_AIM OF THE EXERCISE_:
Reproduce the data word for word, from the line that contains "pose: elev=237.6 azim=158.0" through the end of the data. Leave the pictures out of your answer.

-- START AVAILABLE RECORDS --

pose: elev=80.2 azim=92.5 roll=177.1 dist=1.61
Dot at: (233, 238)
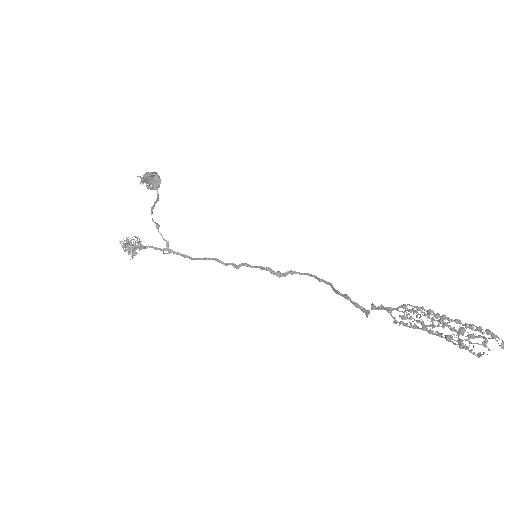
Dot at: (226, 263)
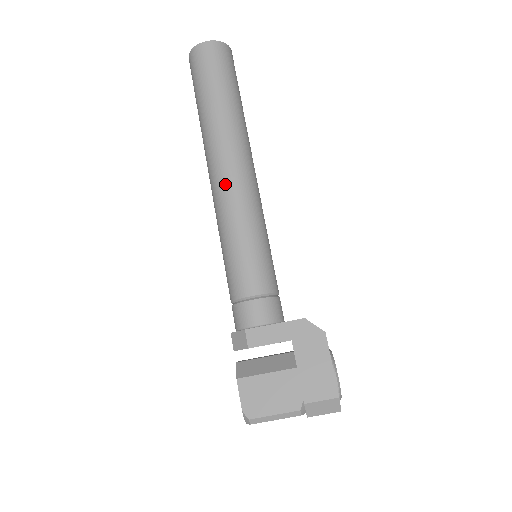
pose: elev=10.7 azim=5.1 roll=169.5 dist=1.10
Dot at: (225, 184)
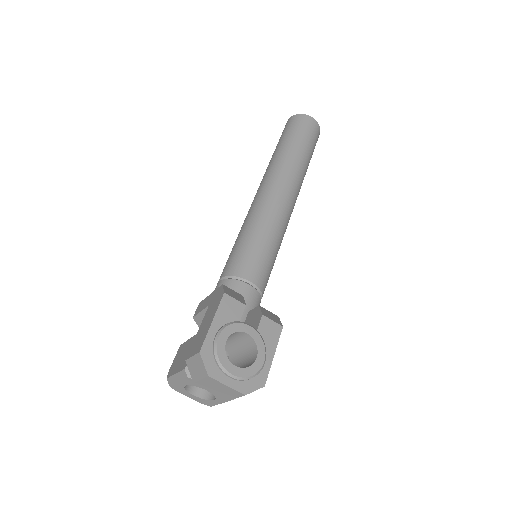
Dot at: occluded
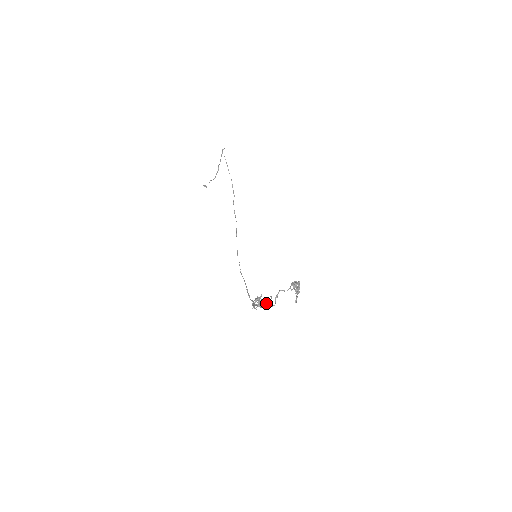
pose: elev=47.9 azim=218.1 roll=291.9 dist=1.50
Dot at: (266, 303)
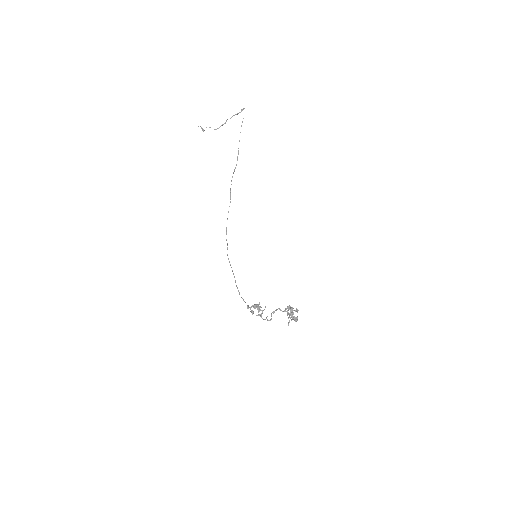
Dot at: (262, 313)
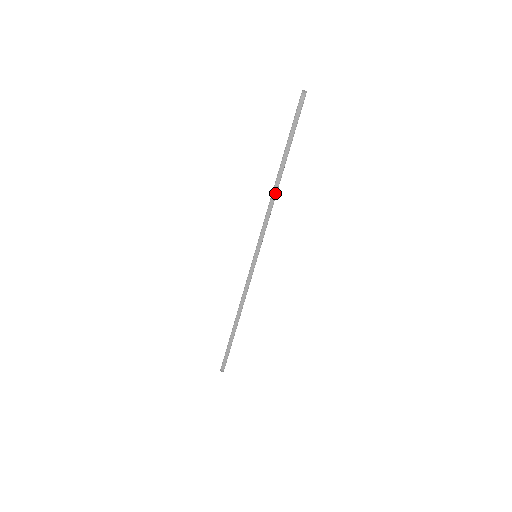
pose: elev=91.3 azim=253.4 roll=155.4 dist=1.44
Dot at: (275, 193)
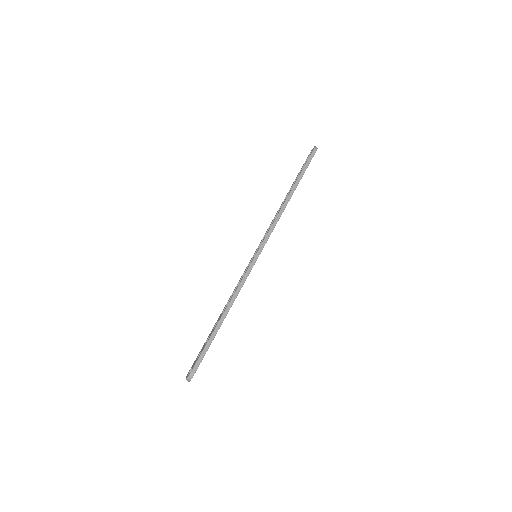
Dot at: (286, 204)
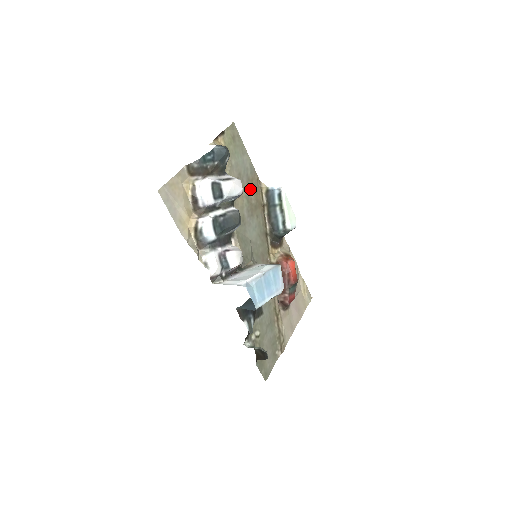
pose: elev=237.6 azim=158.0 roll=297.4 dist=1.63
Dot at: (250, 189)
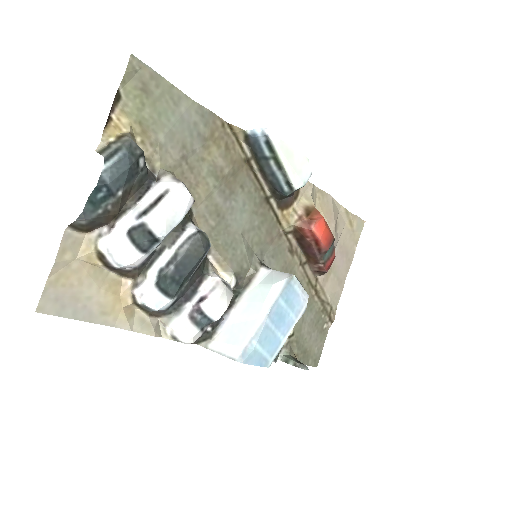
Dot at: (214, 154)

-- END AVAILABLE RECORDS --

_CORRECT OUTPUT_:
pose: elev=237.6 azim=158.0 roll=297.4 dist=1.63
Dot at: (250, 189)
Dot at: (214, 154)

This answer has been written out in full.